Dans le Veneranda dies, sermon du Codex Calixtinus, on peut lire ceci :
« Les pèlerins qui reviennent de Compostelle rapportent des coquilles, qui signifient les bonnes oeuvres…
Il y a dans la mer de Saint-Jacques des poissons communément appelés vieiras qui ont sur deux côtés des protections en forme de coquilles, entre lesquelles se cache un poisson analogue à l’huître. Les valves de la coquille sont formées comme les doigts d’une main (les Provençaux les nomment nidulas, et les Français crousilles).
Les pèlerins les fixent au retour du tombeau de saint Jacques à leurs capes en l’honneur de l’apôtre comme en son souvenir et les rapportent avec grande joie chez eux en signe de leur long périple.
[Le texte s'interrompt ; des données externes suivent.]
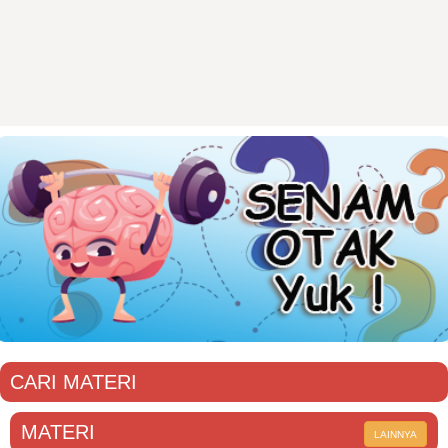
CARI MATERI
MATERI
LAINNYA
Les deux valves du coquillage représentent les deux préceptes de l’amour du prochain auxquels celui qui les porte doit conforter sa vie, à savoir aimer Dieu plus que tout et son prochain comme soi-même… les valves qui sont disposées à la façon des doigts désignent les bonnes œuvres dans lesquelles celui qui les porte doit persévérer. Et les bonnes œuvres sont joliment désignées par les doigts, parce que c’est par eux que nous opérons lorsque nous faisons quoi que ce soit.
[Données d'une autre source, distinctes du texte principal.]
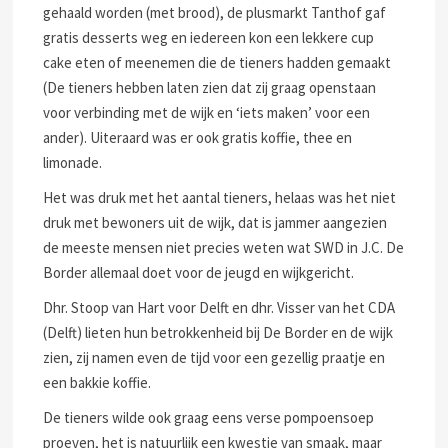
gehaald worden (met brood), de plusmarkt Tanthof gaf
gratis desserts weg en iedereen kon een lekkere cup
cake eten of meenemen die de tieners hadden gemaakt
(De tieners hebben laten zien dat zij graag openstaan
voor verbinding met de wijk en ‘iets maken’ voor een
ander). Uiteraard was er ook gratis koffie, thee en
limonade.
Het was druk met het aantal tieners, helaas was het niet
druk met bewoners uit de wijk, dat is jammer aangezien
de meeste mensen niet precies weten wat SWD in J.C. De
Border allemaal doet voor de jeugd en wijkgericht.
Dhr. Stoop van Hart voor Delft en dhr. Visser van het CDA
(Delft) lieten hun betrokkenheid bij De Border en de wijk
zien, zij namen even de tijd voor een gezellig praatje en
een bakkie koffie.
De tieners wilde ook graag eens verse pompoensoep
proeven, het is natuurlijk een kwestie van smaak, maar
Ainsi, de même que le pèlerin porte la coquille tant qu’il est sur le chemin de l’apôtre, de même il doit se soumettre aux commandements du Seigneur. »
Traduction Bernard Gicquel, professeur honoraire, Université du Maine

L’itinéraire d’approche du Puy en Velay depuis Cluny

De Cluny à Poule-Les Écharmeaux (col) :
Cette première partie de 55km représente environ une quinzaine d’heures de marche (altitude mini 265m, maxi 712m) et passe par Mazille, Sainte Cécile, Tramayes, Cenves, Saint-Jacques des Arrêts, Chagny, Ouroux, Col de Crie, Mont Saint-Rigaud, Col de Patoux, Propières, Azole.
De Poule-Les Écharmeaux (col) au Puy en Velay :
Cette seconde partie de 260km représente environ 65 heures de marche (altitude mini 262m, maxi 1162m) et passe par Col des Aillets, Col des Ecorbans, Col de la Bûche, Le Cergne, Charlieu, Saint-Nizier sous Charlieu, Pouilly sous Charlieu, Briennon, La Bénisson-Dieu, Noailly, Saint-Romain la Motte, Saint-Haon le Châtel, Renaison, Saint-André d’Apchon, Saint-Alban les Eaux, Lentigny, Saint-Jean Saint-Maurice, Bully, Dancé, Amions, Pommiers en Forez, Bussy Albieux, Arthun, Sainte-Agathe la Bouteresse, Montverdun, Chalain d’Uzore, Champdieu, Curtieux, Montbrison, Saint-Thomas la Garde, Saint-Georges Haute Ville, Margerie Chantagret, Saint-Jean Soleymieux, Montarcher, Estivareilles, Apinac, Leignecq, Cubelle, Valprivas, Châles, Sarlanges, Retournac, Chamalières sur Loire, La Roche en Régnier, Vorey sur Arzon, Lavoûte sur Loire.